Charles Glenn, Jr.
Charles L. Glenn is a professor of Educational Leadership and Development and former dean of the School of Education at Boston University, where he teaches courses in education history and comparative policy. From 1970 to 1991 he was director of urban education and equity efforts for the Massachusetts Department of Education, including administration of state funding for magnet schools and desegregation, and initial responsibility for the nation's first state bilingual education mandate and for the state law forbidding discrimination in education. He is a member of the Massachusetts State Advisory Committee to the United States Commission on Civil Rights.
Glenn is the author of several books, including:
- The Myth of the Common School (1988; 2002; Italian, 2004; Spanish, 2006; Portuguese, 2012)
- Choice of Schools in Six Nations (1989)
- Educational Freedom in Eastern Europe (1994, 1995)
- Educating Immigrant Children: Schools and Language Minorities in Twelve Nations (1996)
- The Ambiguous Embrace: Government and Faith-based Schools and Social Agencies (2000)
- Balancing Freedom, Autonomy, and Accountability in Education (2004), in three volumes covering 40 countries — a revised and expanded version of Finding the Right Balance: Freedom, Autonomy and Accountability in Education (2002), coauthored with Jan De Groof, which has been published in Italian and in English for distribution in Eastern Europe
- Contrasting Models of State and School: A Comparative Historical Study of Parental Choice and State Control (2011), about educational policy in the Netherlands and Belgium, Germany, and Austria
- Native American/First Nations Schooling: From the Colonial Period to the Present (2011)
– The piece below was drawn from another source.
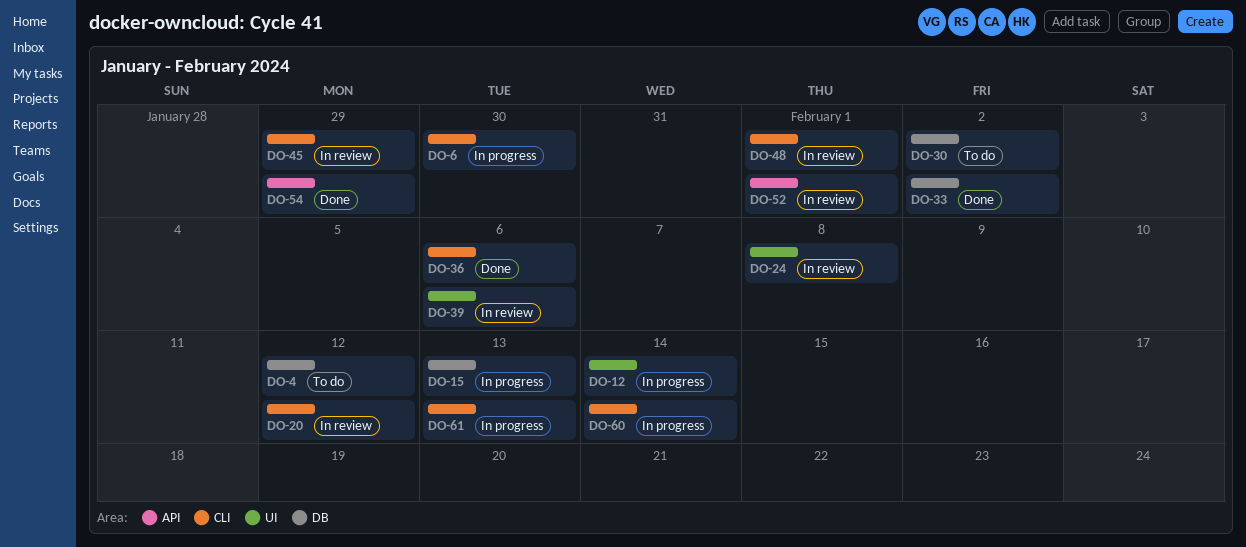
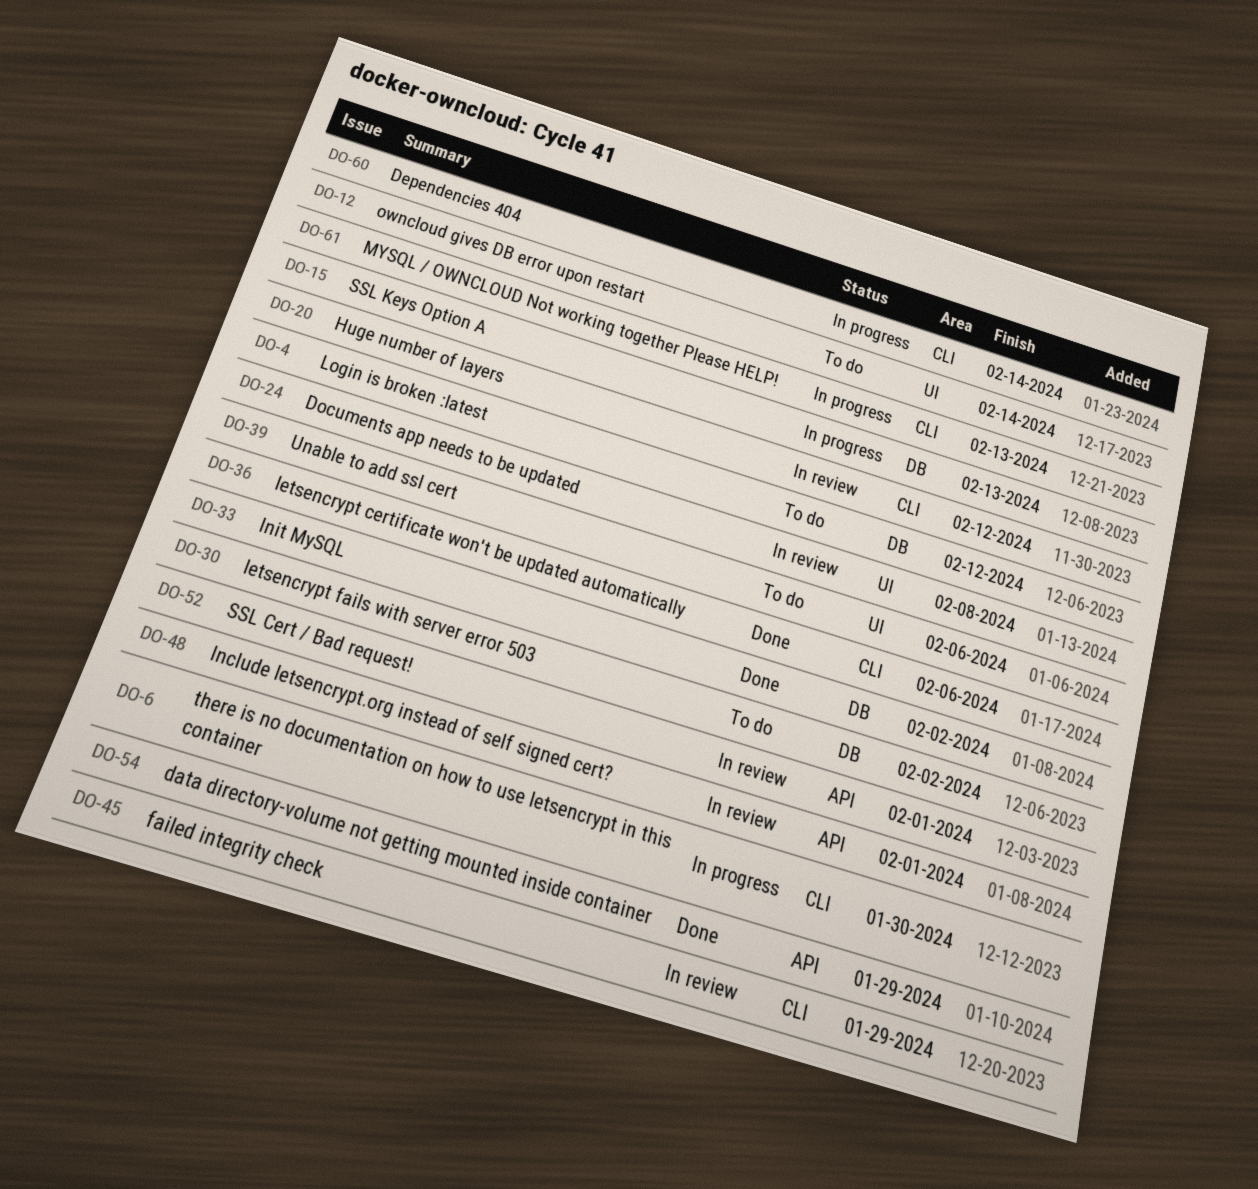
DO-12, status: In progress -> To do
DO-39, status: In review -> To do
DO-48, label: CLI -> API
- African American/Afro-Canadian Schooling: From the Colonial Period to the Present (2011)
His book-in-progress is on the harmful influence of certain ideas about education. He is also the author of hundreds of articles, encyclopedia entries, book chapters, and monographs on education policy.
Glenn is active in educational policy debates in the United States and Europe, is vice president of OIDEL (the Geneva-based international organization promoting educational freedom), a member of the boards of the European Association for Education Law Policy and the Council for American Private Education. He has served as a consultant to the Russian and Chinese education authorities, and to states and major cities across the United States, and as an expert witness in federal court cases on school finance, desegregation, bilingual education, and church-state relations in education. Glenn's BA and EdD degrees are from Harvard, and his PhD is from Boston University.